Les membres de la confrérie le savent : céder face à la contestation est synonyme pour eux d’un retour à la case départ. Pour leur défense, ils présentent l’ultimatum lancé par l’armée comme un coup d’Etat militaire, d’autant que Mohamed Morsi est un président civil qui a le mandat du peuple. Il a été élu démocratiquement en juin 2012.

L’ultimatum de l’armée, un coup d’Etat déguisé ?

En Egypte, l’armée est une institution solide. Elle l’a déjà démontré en 2011. Lors de la révolution du 25 janvier il y a deux ans, les militaires avaient pris le parti du peuple. Résultat : le régime d’Hosni Moubarak avait été renversé.

Dans ce pays de plus de 80 millions d’habitants où l’armée est issue des tranches les plus populaires de la société, le scénario risque désormais de se répéter.

Cette hypothèse préoccupe l’opposition au plus haut point. L’armée est certes proche du peuple, elle est considérée comme la garante de la stabilité du pays, mais l’institution militaire a déjà joué de mauvais tours aux Egyptiens.

Après la chute d’Hosni Moubarak début 2011, elle a récupéré le pouvoir durant un an et demi. Au début, elle a été acclamée par la foule mais elle a très vite déçu.
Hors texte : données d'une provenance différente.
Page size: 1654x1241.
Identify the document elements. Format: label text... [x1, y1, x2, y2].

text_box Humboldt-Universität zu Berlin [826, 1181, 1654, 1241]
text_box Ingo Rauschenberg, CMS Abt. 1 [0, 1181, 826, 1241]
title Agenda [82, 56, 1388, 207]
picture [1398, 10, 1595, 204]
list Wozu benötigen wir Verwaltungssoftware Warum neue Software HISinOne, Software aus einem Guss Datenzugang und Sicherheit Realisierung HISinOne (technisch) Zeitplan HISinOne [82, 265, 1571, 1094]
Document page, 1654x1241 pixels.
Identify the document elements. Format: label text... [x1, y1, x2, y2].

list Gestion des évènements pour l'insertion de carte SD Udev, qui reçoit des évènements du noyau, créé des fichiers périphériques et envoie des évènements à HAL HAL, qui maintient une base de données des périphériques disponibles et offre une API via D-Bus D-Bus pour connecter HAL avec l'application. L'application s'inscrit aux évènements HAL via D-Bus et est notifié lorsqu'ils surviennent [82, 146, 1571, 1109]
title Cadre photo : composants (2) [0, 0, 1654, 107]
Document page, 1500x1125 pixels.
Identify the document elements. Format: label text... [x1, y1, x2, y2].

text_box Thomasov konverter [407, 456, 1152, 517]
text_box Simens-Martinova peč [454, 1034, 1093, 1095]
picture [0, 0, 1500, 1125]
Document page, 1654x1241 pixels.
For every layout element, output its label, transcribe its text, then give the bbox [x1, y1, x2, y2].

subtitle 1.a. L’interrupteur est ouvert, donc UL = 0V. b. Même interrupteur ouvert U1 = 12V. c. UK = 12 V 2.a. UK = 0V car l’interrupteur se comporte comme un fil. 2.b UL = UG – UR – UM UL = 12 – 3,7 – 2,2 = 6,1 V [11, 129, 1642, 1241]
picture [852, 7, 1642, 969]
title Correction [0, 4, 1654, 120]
Son tort ? Ne pas avoir réussi à maintenir l’ordre et à organiser rapidement des élections acceptées par tous les partis politiques. L’armée n’a pas non plus su résoudre les problèmes économiques de l’Egypte.

Dès son arrivée au pouvoir, Mohamed Morsi a eu d’ailleurs pour priorité de réduire les prérogatives de l’institution militaire. Il a également pris le soin d’écarter le maréchal Tantaoui, l’ancien homme fort de l’armée égyptienne. Ce dernier a été remplacé par le général Abdelfattah al-Sissi.

Les Egyptiens semblent faire confiance à ce militaire. D’autant qu’Abdelfattah al-Sissi a donné des garanties sur ses intentions. Lundi, il a affirmé dans un communiqué n’avoir aucune ambition politique.